Systems for generating images of relief objects are known. Relief objects are objects having a surface with features typically formed by ridges and valleys. A common relief object imaged by known technology is a fingerprint. These known systems include a platen to which a relief object is pressed to expose the ridges and valleys of the relief object to imaging equipment. The platen is illuminated by a light source. In many relief object imaging systems, the light from the light source is passed through a collimator before it illuminates the platen. The light is typically coupled through a right-angle prism to the platen at or near an angle corresponding to Total Internal Reflection (TIR). TIR refers to the frustration or absorption of light at the ridges of the relief object and its reflection back through the platen at the valleys of the relief object. Thus, light from the light source is modulated by the structural features of the relief object pressed against the platen and this modulated light is transmitted through the platen to an optical system. The optical system is usually comprised of lenses and other optical treating components. The optically treated, modulated light then impinges on a sensor array which converts the optical energy into electrical energy. The intensity at each element of the sensor array is typically converted to a digital value and the values for the array elements may then be processed by a computer for classification or verification of the relief object.
These known relief object imaging systems have a number of disadvantages. For one, each requires a light generating source which must be located at a distance from the platen so that a substantial portion of the platen surface is illuminated by the light source. Additionally, the optically treating elements are typically placed at a distance and angle from the platen to receive the reflected light from the platen. To optimize the benefits of the optical element processing, the optical treating elements must be located at distances from the platen where light rays converge or other known optical physical phenomenon occur. Thus, the geometry of known relief object imaging systems impose size constraints which limit the applications for known relief object imaging systems.
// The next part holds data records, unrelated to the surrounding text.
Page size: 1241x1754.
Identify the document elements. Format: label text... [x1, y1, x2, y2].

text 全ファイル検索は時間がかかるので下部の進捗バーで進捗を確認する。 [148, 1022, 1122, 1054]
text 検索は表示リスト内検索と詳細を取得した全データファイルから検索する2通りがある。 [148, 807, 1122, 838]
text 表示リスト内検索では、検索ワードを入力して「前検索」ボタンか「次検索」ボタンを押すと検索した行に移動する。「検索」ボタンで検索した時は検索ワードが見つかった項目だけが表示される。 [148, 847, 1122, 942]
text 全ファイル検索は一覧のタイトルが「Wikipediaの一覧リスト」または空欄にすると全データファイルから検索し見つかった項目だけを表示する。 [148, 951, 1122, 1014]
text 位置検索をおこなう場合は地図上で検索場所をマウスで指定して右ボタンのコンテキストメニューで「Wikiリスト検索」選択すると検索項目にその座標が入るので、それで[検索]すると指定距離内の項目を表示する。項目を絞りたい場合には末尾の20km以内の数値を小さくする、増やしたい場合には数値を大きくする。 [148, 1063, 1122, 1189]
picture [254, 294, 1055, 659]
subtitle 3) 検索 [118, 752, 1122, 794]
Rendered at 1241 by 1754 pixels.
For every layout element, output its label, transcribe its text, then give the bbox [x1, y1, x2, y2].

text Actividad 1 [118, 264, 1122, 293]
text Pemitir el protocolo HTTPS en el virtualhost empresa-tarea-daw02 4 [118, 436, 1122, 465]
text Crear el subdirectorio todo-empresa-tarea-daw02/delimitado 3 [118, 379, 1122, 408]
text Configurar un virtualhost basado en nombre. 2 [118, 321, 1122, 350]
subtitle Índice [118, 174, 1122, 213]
Another disadvantage of known imaging systems are distortions of the reflected image. For example, the platen and sensor array in a typical relief object imaging system are tilted to maintain good focus while also maintaining platen illumination near the TIR angle. This tilting causes two types of distortions known as a keystone distortion and cosine distortion. Frequently, these distortions are reduced by interposing optical elements between the sensor array and the platen. However, the interposing of additional optical treating elements exacerbates the geometric constraints for the system and further impacts the applications in which the system may be used.
Known relief object image generating systems are also sensitive to ambient light entering the platen from the surface on which the relief object is placed. Additionally, the presence of an excessive amount of moisture or oil on the relief object alters the modulation of the light by the relief object and may further degrade the image of the relief object in such systems. Likewise, an exaggerated absence of moisture and other fluids in a relief object, such as a fingerprint, may also alter the light modulation produced by the relief object and degrade the image of the relief object. Also, systems which are engineered to address image degradation caused by excessive moisture may not adequately correct degradations caused by excessively dry relief objects and vice versa.
What is needed is a relief object imaging system that reduces the geometrical constraints on the size of a relief object image generator.
What is needed is a relief object imaging system that reduces distortions in an image of the relief object.
What is needed is a relief object image generating system that reduces degradation caused by excessive moisture without increasing the likelihood of degradation caused by exaggerated absence of moisture.